**What you have to do:**
In the text on Connecticut health coverage, please list each step that Paul Lanning's comment says "should be" taken.

**Selected text:**
Cogan also says Connecticut should consider capping payments to hospitals. He said research suggests hospitals with lots of market power raise costs because they can demand higher rates from insurers. Maryland has a rate-setting process that controls what hospitals can charge.

Connecticut residents don’t frequent hospitals or doctors any more often than residents of other states, Cogan said, but health insurance premiums are “really expensive” in the state.

“That’s because providers can charge really high prices,” Cogan said. “And they can do that because they have control over the market.”

Still, Cogan said, the abolition of the ACA would have an enormous impact in the state.

“Connecticut can do a few things to make it not so bad,” he said. “But hundreds of thousands would lose coverage.”

And other Connecticut residents may see unwelcome changes in their coverage.

Comments

6 responses to “CT offers limited protections if ACA is tossed”

  1. AL

    And to think about how politicians in this state declared that Connecticut was the national model for healthcare.

  2. Paul Lanning

    The chain is only as strong as its weakest link.

    By refusing to raise taxes on multi-billionaires–and then actually LOWERING taxes on the rich–Congress placed the ACA’s cost burden where it doesn’t belong: squarely on the shoulders of middle-income earners.

    The individual mandate (a Republican-inserted provision in the original legislation) should be reinstated.

    A Public Option should be offered.

    A wealth tax + an increased income tax rate should be levied upon America’s multi-billionaires. Our physical and ideological structures are crumbling for lack of economic balance. America ranks poorly in tax revenue as a percentage of GDP. The WIKI sortable list at this link shows this.

Figure understanding rows:
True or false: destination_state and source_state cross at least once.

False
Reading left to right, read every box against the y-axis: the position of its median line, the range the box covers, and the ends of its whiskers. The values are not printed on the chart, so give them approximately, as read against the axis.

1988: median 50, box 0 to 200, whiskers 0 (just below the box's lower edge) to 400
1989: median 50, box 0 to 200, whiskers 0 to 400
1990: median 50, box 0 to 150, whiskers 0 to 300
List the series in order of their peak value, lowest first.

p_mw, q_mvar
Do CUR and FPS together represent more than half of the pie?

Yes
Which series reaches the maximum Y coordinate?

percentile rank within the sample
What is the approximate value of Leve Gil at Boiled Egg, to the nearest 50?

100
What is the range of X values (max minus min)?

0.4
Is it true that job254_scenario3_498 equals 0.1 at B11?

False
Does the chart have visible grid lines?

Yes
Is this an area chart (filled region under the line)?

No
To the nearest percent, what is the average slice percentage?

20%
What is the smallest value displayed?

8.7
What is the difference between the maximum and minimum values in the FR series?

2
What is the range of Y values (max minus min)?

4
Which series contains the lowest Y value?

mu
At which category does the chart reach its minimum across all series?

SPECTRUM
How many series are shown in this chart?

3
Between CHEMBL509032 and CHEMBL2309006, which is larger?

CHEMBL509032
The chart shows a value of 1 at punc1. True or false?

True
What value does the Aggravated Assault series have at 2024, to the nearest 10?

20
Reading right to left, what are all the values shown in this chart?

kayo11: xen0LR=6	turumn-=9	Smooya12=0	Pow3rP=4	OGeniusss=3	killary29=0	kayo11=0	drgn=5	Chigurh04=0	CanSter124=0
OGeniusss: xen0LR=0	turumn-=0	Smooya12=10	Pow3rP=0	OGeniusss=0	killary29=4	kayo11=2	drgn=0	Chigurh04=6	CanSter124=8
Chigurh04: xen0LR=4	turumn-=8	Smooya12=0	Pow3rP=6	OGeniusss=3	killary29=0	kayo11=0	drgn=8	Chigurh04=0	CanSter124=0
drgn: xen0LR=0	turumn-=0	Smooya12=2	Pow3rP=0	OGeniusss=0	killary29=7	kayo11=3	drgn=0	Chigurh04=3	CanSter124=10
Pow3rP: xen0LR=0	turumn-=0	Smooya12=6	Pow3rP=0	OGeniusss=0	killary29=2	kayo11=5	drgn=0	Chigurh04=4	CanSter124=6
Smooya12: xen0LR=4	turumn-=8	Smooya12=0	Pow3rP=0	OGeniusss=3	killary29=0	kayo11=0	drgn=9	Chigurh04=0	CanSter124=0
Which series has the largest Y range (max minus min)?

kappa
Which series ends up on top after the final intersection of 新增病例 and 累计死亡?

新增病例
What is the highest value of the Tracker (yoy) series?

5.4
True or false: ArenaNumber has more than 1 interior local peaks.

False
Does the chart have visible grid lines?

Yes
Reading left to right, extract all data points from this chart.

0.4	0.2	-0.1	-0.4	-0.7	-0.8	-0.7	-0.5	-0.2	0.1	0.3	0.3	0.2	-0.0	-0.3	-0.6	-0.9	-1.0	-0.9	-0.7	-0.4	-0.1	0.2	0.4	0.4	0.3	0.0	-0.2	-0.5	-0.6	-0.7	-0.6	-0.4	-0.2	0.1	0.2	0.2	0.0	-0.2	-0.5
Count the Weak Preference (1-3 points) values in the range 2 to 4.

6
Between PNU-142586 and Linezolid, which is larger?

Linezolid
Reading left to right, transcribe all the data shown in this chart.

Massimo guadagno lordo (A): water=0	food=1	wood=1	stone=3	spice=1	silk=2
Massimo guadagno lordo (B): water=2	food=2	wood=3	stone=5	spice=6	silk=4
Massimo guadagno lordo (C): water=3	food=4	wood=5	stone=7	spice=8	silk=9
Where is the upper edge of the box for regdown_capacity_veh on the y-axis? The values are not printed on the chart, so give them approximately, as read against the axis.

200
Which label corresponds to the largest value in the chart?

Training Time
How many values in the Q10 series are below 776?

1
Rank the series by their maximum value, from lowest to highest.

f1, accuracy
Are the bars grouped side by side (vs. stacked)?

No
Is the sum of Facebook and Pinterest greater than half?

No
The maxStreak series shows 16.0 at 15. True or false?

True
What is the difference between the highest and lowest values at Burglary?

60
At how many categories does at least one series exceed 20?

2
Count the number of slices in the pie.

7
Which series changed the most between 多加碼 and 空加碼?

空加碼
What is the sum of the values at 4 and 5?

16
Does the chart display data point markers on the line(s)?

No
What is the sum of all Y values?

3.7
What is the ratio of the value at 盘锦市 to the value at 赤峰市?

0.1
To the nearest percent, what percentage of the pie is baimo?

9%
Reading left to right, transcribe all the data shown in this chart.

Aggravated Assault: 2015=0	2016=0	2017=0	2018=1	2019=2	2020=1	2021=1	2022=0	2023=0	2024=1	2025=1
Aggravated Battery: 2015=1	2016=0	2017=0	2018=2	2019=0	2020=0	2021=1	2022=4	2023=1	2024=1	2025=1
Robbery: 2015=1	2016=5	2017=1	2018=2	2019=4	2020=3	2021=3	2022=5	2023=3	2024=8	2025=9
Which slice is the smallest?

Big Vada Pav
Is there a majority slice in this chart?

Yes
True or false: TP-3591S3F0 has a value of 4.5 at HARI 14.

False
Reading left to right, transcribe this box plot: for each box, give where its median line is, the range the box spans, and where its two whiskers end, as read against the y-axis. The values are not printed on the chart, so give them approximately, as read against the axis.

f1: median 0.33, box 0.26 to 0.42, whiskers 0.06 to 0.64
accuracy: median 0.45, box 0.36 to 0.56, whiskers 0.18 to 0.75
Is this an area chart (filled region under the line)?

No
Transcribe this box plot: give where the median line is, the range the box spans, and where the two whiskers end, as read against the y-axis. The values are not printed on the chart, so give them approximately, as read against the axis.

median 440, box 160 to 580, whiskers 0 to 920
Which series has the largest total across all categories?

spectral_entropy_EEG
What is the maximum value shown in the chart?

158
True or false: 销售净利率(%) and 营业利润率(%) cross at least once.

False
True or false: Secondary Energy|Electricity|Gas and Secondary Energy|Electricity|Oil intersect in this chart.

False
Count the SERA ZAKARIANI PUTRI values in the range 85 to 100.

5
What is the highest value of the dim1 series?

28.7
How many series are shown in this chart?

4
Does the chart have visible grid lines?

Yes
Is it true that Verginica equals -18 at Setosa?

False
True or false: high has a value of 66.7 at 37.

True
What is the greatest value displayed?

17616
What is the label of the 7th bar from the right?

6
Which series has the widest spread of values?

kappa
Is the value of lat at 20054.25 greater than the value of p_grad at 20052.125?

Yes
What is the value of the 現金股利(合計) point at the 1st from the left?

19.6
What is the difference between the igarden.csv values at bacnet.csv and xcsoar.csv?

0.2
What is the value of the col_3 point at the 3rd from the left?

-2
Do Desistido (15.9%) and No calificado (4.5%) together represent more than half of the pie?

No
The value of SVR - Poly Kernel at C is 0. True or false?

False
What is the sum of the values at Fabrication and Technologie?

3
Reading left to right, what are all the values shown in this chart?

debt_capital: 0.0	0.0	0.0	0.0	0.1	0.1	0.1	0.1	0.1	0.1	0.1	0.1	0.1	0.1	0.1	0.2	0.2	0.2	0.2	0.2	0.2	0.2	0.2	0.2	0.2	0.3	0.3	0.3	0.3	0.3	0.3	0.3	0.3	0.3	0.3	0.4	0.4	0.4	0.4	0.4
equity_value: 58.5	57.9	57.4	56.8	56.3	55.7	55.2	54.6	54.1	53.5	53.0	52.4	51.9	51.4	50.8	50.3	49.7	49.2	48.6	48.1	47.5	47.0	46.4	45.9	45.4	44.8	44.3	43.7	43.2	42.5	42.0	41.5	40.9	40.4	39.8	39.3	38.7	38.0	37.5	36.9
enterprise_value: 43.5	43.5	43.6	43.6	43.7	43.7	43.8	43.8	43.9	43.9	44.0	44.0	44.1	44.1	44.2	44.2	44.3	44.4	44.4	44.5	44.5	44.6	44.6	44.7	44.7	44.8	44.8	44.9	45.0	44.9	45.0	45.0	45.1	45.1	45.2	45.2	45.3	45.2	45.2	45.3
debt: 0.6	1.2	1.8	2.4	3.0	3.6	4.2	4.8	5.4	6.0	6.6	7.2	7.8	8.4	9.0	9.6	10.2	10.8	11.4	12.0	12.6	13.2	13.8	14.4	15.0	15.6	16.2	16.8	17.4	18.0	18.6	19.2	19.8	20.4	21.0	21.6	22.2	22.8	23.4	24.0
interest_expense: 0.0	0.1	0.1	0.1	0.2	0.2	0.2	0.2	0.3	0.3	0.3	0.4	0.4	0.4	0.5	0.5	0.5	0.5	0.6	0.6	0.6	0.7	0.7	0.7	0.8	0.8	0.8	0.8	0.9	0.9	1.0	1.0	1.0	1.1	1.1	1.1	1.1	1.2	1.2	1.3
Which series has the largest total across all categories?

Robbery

**Exercise response:**
- Reinstate the individual mandate.
- Offer a Public Option.
- Levy a wealth tax and an increased income tax rate on America's multi-billionaires.